Historama, September 5

A tsarist tax on beards, the beginning of the Soviet “Red Terror” and heroic swimming by a Red Army commander highlight today’s Historama.

­Tax imposed on beards

On this day in 1698, Tsar Peter the Great imposed a tax on wearing beards. It came after his trip to Europe, which inspired him to transform Russia into a European empire… starting with fashion! On several occasions he cut off the beards of noblemen himself. Those who didn’t want to shave had to pay quite a large sum of money. As proof of payment they were given special metal coins. Meanwhile, beards were still allowed for clergy, monks and peasants.

­Bolsheviks launch Red Terror

And on this day in 1918, Soviet authorities launched the so-called “Red Terror.” The decree permitted the arrest of anyone who wasn’t a Communist. It was initiated by Vladimir Lenin, who a few days earlier had nearly been assassinated by socialist-revolutionary terrorist Fanny Kaplan. The tough law was portrayed as the only adequate response to the “White Terror” of the counter-revolutionaries.
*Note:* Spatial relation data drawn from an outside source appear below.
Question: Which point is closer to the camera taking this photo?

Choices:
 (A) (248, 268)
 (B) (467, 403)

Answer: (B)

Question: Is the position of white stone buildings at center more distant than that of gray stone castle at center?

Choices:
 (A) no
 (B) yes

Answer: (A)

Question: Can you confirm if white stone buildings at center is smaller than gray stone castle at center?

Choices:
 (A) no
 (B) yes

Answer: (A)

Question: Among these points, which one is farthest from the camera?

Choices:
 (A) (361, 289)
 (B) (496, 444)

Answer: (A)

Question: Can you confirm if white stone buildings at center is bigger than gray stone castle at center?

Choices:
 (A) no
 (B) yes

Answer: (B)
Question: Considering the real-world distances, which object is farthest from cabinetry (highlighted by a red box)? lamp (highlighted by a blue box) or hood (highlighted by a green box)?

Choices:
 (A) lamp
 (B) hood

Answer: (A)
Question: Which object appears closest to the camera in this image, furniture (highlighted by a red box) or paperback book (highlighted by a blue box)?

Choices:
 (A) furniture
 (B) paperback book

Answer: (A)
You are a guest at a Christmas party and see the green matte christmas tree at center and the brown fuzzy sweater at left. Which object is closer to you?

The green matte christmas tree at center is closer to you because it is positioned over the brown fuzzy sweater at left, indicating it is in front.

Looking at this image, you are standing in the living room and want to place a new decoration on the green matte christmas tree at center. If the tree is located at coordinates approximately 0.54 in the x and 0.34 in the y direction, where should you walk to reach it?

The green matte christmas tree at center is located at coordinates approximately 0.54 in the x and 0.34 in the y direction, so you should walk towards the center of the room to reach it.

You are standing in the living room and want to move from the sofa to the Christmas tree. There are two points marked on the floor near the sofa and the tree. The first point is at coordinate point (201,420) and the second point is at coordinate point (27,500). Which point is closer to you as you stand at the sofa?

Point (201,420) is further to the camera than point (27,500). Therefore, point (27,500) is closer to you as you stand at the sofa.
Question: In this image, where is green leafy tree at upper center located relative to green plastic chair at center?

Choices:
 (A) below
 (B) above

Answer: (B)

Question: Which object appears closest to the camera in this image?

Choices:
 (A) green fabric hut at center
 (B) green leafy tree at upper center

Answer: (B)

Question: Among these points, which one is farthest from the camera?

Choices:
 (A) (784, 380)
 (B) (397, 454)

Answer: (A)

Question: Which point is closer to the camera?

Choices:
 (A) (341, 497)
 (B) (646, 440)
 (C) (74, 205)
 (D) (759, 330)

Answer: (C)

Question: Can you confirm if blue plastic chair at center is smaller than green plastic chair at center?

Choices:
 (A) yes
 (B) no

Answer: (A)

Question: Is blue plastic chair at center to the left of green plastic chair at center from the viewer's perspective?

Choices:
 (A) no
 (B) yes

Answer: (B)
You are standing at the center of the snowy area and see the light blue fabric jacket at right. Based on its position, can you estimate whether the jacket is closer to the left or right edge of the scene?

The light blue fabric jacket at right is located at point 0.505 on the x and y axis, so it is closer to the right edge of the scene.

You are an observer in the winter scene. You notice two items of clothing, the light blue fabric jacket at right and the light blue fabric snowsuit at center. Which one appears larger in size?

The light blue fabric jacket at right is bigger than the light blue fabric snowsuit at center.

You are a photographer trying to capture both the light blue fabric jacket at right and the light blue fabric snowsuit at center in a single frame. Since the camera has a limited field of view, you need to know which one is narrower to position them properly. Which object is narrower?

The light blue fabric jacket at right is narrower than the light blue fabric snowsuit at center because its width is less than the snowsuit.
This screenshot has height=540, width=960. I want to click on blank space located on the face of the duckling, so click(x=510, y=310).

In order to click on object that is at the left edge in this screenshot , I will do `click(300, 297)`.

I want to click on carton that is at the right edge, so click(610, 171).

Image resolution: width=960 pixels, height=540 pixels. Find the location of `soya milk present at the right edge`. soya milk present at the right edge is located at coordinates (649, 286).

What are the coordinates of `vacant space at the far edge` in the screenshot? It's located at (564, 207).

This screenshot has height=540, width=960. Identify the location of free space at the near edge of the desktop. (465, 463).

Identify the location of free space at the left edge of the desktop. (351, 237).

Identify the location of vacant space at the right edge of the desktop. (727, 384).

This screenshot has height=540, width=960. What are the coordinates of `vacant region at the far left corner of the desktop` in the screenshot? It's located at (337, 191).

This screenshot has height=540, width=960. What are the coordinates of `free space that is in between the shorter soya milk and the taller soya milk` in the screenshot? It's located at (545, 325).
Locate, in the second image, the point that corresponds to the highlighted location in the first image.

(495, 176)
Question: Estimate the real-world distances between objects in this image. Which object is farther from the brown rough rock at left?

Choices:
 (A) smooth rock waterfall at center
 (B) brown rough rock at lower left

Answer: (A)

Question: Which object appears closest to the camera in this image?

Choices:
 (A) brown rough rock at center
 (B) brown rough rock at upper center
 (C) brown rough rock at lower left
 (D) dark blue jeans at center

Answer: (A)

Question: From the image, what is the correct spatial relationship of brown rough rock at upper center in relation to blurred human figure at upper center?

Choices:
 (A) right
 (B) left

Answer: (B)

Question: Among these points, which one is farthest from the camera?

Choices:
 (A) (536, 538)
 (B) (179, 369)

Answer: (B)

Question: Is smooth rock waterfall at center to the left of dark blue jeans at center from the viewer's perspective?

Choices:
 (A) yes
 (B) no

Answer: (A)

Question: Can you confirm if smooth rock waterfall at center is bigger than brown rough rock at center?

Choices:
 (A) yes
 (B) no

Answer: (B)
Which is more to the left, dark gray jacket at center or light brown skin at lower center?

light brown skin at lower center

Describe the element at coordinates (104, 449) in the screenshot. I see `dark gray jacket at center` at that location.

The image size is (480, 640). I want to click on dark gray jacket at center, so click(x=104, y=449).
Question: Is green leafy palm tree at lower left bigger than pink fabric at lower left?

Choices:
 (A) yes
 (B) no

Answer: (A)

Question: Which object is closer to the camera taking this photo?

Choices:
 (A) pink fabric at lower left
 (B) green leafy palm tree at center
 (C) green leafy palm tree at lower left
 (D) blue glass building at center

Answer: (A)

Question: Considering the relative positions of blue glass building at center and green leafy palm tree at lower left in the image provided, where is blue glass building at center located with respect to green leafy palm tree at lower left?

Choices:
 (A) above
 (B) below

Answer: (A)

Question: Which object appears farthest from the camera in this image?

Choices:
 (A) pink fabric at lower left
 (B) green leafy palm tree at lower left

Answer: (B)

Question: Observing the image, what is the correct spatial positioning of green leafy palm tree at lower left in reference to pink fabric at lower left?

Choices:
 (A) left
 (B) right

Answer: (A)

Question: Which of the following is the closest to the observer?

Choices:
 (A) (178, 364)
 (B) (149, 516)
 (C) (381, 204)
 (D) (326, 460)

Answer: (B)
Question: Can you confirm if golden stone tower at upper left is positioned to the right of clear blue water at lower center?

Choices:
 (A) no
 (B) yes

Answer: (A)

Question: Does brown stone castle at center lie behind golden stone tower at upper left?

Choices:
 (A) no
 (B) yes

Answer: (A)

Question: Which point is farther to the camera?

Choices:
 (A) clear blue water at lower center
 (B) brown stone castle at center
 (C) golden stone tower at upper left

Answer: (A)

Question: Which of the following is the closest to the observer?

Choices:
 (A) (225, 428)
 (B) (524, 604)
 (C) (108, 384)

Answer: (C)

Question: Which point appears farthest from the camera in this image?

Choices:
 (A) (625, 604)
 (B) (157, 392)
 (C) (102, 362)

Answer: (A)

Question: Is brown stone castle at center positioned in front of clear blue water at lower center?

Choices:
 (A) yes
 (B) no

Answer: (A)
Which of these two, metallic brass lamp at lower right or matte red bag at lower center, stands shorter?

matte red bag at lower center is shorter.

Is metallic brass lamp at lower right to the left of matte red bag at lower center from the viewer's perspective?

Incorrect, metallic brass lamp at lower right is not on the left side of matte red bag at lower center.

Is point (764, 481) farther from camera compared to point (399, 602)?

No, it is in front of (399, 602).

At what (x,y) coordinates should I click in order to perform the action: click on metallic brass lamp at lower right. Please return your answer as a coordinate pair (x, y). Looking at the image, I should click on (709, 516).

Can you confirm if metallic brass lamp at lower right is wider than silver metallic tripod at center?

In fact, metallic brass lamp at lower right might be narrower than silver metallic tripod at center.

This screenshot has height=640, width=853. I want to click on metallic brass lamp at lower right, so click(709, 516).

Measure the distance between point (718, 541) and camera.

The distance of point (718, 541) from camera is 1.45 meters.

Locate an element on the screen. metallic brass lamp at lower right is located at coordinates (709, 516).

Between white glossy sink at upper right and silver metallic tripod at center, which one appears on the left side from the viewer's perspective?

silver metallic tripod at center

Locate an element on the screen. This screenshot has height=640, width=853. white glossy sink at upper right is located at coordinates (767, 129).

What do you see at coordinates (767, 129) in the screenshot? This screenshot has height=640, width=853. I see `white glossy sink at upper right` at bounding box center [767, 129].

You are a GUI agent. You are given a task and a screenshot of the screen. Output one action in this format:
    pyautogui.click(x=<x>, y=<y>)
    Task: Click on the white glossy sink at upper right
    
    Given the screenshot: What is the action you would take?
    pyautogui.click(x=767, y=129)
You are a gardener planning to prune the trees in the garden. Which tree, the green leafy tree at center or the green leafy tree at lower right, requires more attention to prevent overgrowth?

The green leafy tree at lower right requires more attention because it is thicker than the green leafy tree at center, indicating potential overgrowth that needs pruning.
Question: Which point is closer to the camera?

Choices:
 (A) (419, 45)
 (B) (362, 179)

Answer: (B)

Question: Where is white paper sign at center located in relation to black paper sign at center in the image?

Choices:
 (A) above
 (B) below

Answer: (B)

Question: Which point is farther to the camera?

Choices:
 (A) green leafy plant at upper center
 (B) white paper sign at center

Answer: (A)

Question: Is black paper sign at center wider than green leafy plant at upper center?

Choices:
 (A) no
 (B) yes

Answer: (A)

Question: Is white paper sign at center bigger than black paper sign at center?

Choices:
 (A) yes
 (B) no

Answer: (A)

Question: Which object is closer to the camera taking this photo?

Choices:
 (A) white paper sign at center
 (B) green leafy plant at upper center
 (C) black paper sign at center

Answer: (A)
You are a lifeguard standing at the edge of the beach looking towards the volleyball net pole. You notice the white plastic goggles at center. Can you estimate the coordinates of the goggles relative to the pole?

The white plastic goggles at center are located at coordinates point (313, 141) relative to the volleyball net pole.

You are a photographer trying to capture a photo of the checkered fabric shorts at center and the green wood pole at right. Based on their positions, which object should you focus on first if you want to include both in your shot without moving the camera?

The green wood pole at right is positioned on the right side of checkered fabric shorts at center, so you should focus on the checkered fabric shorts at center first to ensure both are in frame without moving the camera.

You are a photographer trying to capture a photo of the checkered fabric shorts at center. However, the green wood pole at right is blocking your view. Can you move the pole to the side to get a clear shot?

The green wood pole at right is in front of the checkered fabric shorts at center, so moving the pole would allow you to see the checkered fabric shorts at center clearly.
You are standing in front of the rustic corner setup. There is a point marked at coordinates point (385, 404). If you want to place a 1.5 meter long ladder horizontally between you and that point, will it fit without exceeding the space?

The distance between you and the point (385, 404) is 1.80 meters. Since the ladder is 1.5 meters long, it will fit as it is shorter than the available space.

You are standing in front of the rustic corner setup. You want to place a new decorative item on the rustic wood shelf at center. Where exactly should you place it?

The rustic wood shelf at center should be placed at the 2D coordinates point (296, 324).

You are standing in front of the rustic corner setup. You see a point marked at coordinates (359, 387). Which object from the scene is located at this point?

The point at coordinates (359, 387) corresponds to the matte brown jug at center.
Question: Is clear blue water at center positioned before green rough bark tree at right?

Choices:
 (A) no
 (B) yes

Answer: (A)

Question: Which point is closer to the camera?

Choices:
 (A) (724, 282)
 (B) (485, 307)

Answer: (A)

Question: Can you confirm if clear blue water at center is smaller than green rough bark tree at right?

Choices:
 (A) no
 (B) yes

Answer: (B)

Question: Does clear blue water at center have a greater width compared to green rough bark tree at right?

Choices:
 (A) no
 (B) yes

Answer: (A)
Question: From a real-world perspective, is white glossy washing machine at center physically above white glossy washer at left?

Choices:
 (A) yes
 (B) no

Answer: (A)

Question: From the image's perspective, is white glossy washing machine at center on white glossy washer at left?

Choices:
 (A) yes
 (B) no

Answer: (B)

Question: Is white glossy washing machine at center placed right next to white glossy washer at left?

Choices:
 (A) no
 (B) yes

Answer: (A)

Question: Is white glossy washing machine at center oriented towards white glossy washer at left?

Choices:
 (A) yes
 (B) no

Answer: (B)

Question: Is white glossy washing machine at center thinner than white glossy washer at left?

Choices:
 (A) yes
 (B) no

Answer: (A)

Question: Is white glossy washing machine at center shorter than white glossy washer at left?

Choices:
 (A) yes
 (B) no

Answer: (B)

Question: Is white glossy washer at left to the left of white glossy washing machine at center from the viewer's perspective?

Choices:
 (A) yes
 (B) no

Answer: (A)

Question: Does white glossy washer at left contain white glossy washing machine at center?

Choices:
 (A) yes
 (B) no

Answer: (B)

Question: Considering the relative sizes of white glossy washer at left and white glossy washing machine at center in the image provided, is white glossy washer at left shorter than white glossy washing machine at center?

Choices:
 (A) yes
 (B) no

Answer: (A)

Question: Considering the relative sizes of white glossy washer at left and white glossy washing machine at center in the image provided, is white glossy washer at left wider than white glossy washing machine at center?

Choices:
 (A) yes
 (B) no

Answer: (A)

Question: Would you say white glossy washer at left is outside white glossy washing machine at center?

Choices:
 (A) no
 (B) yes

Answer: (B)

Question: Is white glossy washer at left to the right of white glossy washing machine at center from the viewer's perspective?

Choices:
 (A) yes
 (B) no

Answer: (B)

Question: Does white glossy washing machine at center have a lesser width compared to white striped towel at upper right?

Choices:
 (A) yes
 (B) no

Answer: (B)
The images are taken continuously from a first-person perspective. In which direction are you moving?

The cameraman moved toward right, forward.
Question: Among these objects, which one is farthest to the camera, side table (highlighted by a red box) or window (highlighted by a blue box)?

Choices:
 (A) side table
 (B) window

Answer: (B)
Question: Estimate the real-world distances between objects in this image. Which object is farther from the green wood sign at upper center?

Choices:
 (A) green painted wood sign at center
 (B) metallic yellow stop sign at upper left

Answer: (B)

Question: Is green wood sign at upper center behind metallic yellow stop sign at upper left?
­Chapaev sinks in Ural River

And today in 1919, the famous Red Army commander Vasily Chapayev died trying to escape from White Army soldiers by swimming across the Ural River. Following his death, he became one of the most celebrated heroes of the Bolshevik Revolution… and was immortalized in books and a movie called “Chapayev.”  Later he and his fellow soldier Pyetka became the subjects of numerous Russian jokes.